Task.withGroup seems really verbose for everyday use. Would the current API allow the following type of utility?

func async all<T1, T2, T3>(_ a1: async () -> T1, _ a2: async () -> T2, _ a3: async () -> T3) -> (T1, T2, T3) {
	return await Task.withGroup(resultType: (T1, T2, T3).self) { group in
		let v1 = await group.add { await a1() }
		let v2 = await group.add { await a2() }
		let v3 = await group.add { await a3() }
		return (v1, v2, v3)
	}
}

This would significantly ease making makeDinner:

let (choppedVeggies, marinatedMeat, preheatedOven) =
  all(chopVegetables, marinateMeat, preheatOven)

It certainly seems like the API allows a utility like this but just wanted to make sure it is possible.

xAlien95 · February 11, 2021, 5:01pm

If you just need to execute asynchronous functions concurrently without specifying priorities or executors, you can use async let (to be moved in a separate proposal):

async let veggies = chopVegetables()
async let meat = marinateMeat()
async let oven = preheatOven(temperature: 350)

let result = await (veggies, meat, oven)

Do note that there are some inconsistencies in the example code snippet you provided:

Task.Group.add doesn't return the result of its passed function, it returns instead a boolean (true if the job has been added, false if it hasn't because the group was cancelled in the meantime), so v1, v2 and v3 are booleans.
The async keyword must be placed between the parameter list and the -> return arrow, like the throws keyword.
An all function as suggested but valid in general would require variadic generics, a feature not yet available in Swift.

Kevin_Wooten · February 11, 2021, 7:23pm

Ok.
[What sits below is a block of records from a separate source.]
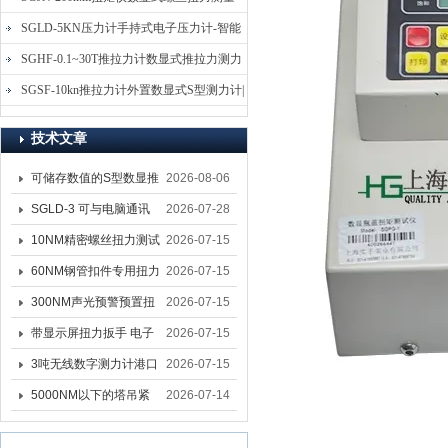
仪-螺栓扭力矩测试仪
SGLD-5KN压力计手持式电子压力计-智能
电子式压力测力计
SGHF-0.1~30T推拉力计数显式推拉力测力
计-数字拉压力双向测力仪
SGSF-10kn推拉力计外置数显式S型测力计|
手持连线式拉压力计
技术文章
可储存数值的S型数显推
2026-08-06
拉力计 SGSF-100外置
SGLD-3 可与电脑通讯
2026-07-28
式测力计
的无线测力计 0.03-3T化
10NM精密螺丝扭力测试
2026-07-15
工行业用遥控式推拉力
专用扭矩扳手,产线质检
60NM钢管扣件专用扭力
2026-07-15
计
螺丝扭力专用扳手厂家
扳手 脚手架扭力检测扳
300NM声光预警预置扭
2026-07-15
手 工地扣件扭矩扳手品
力扳手 工业紧固专用数
带显示屏扭力扳手 电子
2026-07-15
牌
显扭力工具厂家
数显扭力扳手 20NM精
3吨无线数字测力计港口
2026-07-15
准可调力矩扳手品牌
吊装专用
5000NM以下的塔吊紧
2026-07-14
固大扭力电动扳手 塔机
It seems async let is the answer to my question. "Everyday" use would be async let and more advanced usages would use Task.withGroup or others.

ktoso · February 11, 2021, 11:50pm

Indeed, most uses of child tasks are likely to be introduced by async let (not part of this proposal, as it has been separated out to it's own proposal).

Task groups are dynamic though -- you can spawn "n" child tasks in a structured way using them, where n is not known.

Async lets you have to actually "write out n times", so they're not dynamic.

Task groups are a low level building block. All kinds of fancy sugar on top of them can arrive later, and I'm more than happy to jump into those separately but this pitch isn't the right time for those.

Long story short though, it should some day be possible to nicely write gather(first: 3) { <some tasks> } and similar things; but they'd all be implemented using task groups internally.